This is cool. Any reason you chose not to cache reads locally (detect md5/mtime changes for a new read or something similar)?
Many reasons:

* I am not working at the moment and have some free time (shameless plug: resume at my profile), so I want to bound the amount of time I need to get something useful

* many archiving/backup workloads are WORN (write once read never), that and many streaming workloads (data processing, media streaming) don't really benefit from cache. (Unless your cache is as big as your data, but that's usually not why people use S3)

* for the use cases that cache can help, I think you can just use another layer of caching filesystem. I intend to write one if one doesn't exist already. I wonder if you can use cachefs with fuse filesystems? Let me know your use cases and I will think about it some more.

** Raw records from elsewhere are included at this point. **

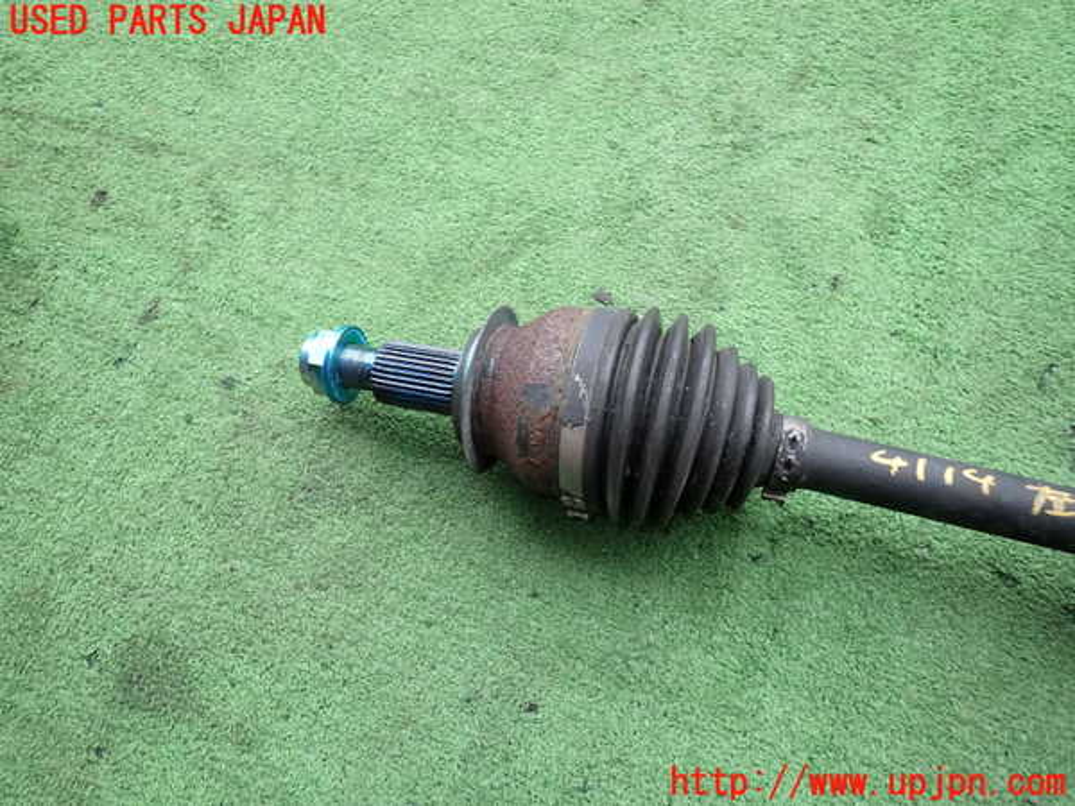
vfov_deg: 54.9
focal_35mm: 25
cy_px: 403
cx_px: 538
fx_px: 776
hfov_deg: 69.4
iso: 100
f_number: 5.6
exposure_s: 1/60
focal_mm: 4.5
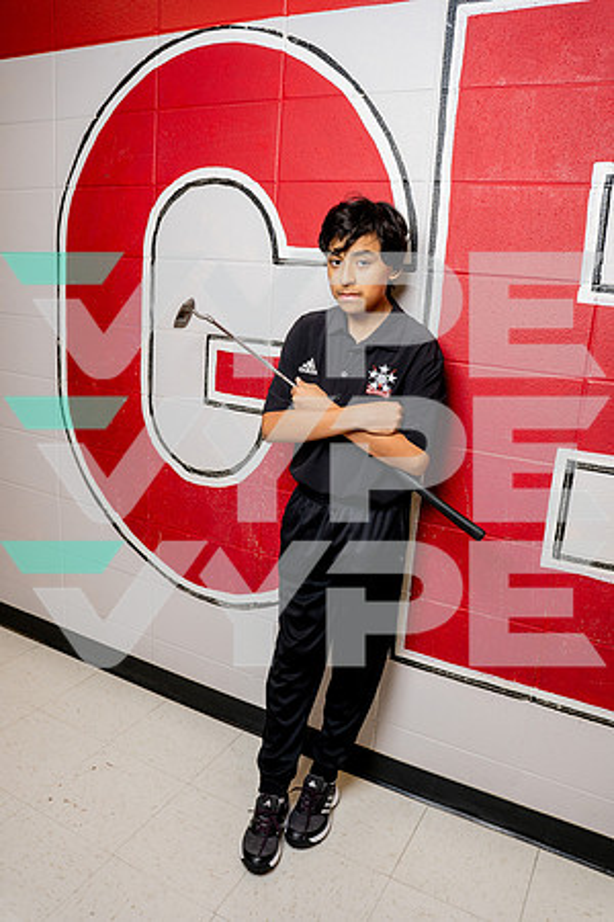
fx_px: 691
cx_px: 307
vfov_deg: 67.4
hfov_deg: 47.9
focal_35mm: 27
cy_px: 461
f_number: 5.6
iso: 250
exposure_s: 1/200
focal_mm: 27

As far as I know, FS-Cache does not yet work with FUSE, though we (in Gluster) and others have often considered adding such support. You can actually get some caching within FUSE itself, but I think you have to go down to the low level (inode-based) interface to get any control over it.
the go fuse binding that I am using only has low level interface anyway. That said I think the parent meant on disk cache not vfs cache.
riofs (https://github.com/skoobe/riofs) seems much faster than s3fs and deserves a spot in any benchmarks.
Yes I looked into it (I only found out about it after I started working on goofys). They have a stub flush() which does nothing (https://github.com/skoobe/riofs/blob/master/src/rfuse.c#L104...), so of course they are faster and the benchmarks won't be meaningful.
AWS S3 doesn't expose a flush()-like call in their API, hence what is the point of exposing something that the underlying service doesn't support?
data on s3 is durable after a successful PUT (or a complete multipart upload), so their flush() is implied.
exactly, so why do you need a flush then?
I looked at the code some more and they do handle release(), so much of my point above was invalid. I expect riofs's streaming write performance to be comparable to goofys because we both use the same implementation strategy.
Fun fact: the S3 API actually makes no such claim.

http://docs.aws.amazon.com/AmazonS3/latest/API/RESTObjectPUT...

Nope. Let's try the developer guide.

http://docs.aws.amazon.com/AmazonS3/latest/dev/storage-class...

Nope again. Let's try the FAQ.

https://aws.amazon.com/s3/faqs/

They claim S3 is "designed for" 99.999999999% durability, but there's neither a guarantee nor a clear definition of when an object starts to be covered by one. While it's both intuitively obvious and conventional wisdom that an object is durable at the end of a PUT, as far as I've ever been able to tell Amazon doesn't come out and say so.

That's one of the problems with company-defined "standards" BTW. This kind of issue would surely have been noticed and discussed in any kind of open standards process. It's what makes those processes so tedious. De facto standards can be turned around a lot faster, but there's a necessary sacrifice in precision to go with that.

Not surprising that s3fs is slower, it's implementation quality is not very high. Goofys looks much better on first sight. It would be nice if anybody could do a benchmark between goofys and riofs (without cache). But honestly, if you have some proper request handling there is not that much to tune. The biggest performance gains can be achieved from a good cache implementation and make such a system useful in a production environment, that's what riofs was written for.

Disclaimer: I initiated and supervised riofs.

first off apologies for the criticism about flush(), I only skimmed the code and flush() is usually where I look for first.

Anyways goofys at this point is just a toy project. There are more optimizations that I can potentially do (proper read prefetching) it's mostly good enough.

I've updated the benchmark to include riofs
I want to see benchmark comparsion with the Rust version.
I see what you are doing there :-P goroutines do make certain things easier but there's nothing you can do with good old pthreads. One of the motivations for this project is for me to understand better what this Go hype is about.
Congratulations then! Hope you enjoyed writing code in Go.
I applaud the "Filey System" clarification. Confusion between things that are very close to 100% POSIX compliance and things that don't even have that as a goal but adopt similar interfaces or structures has been a real problem. It's nice to see someone being up front about the distinction, and it looks like a useful project too.
Thank you! It's not a general purpose filesystem but I don't think that has to be the case to be useful. I am lazy and I want to do as little POSIX as possible.
That's wise. There are parts of POSIX that even I (a notorious purist) think are outdated, unclear, or just not worth the trouble. Appending and random writes sure would be nice, but I appreciate the difficulties involved. Maybe if I get a chance to learn more Go I'll be able to contribute in some of those areas.
I appreciate any project that makes its strengths and weaknesses very clear and documents its consistency semantics.

Reading around[1], it looks like close-to-open consistency means that all writes must be flushed before the close() call returns, and all subsequent open() calls to the file must see the changes. IO may otherwise be buffered or cached by the FS.

1] Best source I found were these lecture slides: http://www0.cs.ucl.ac.uk/staff/B.Karp/gz03/f2011/lectures/gz...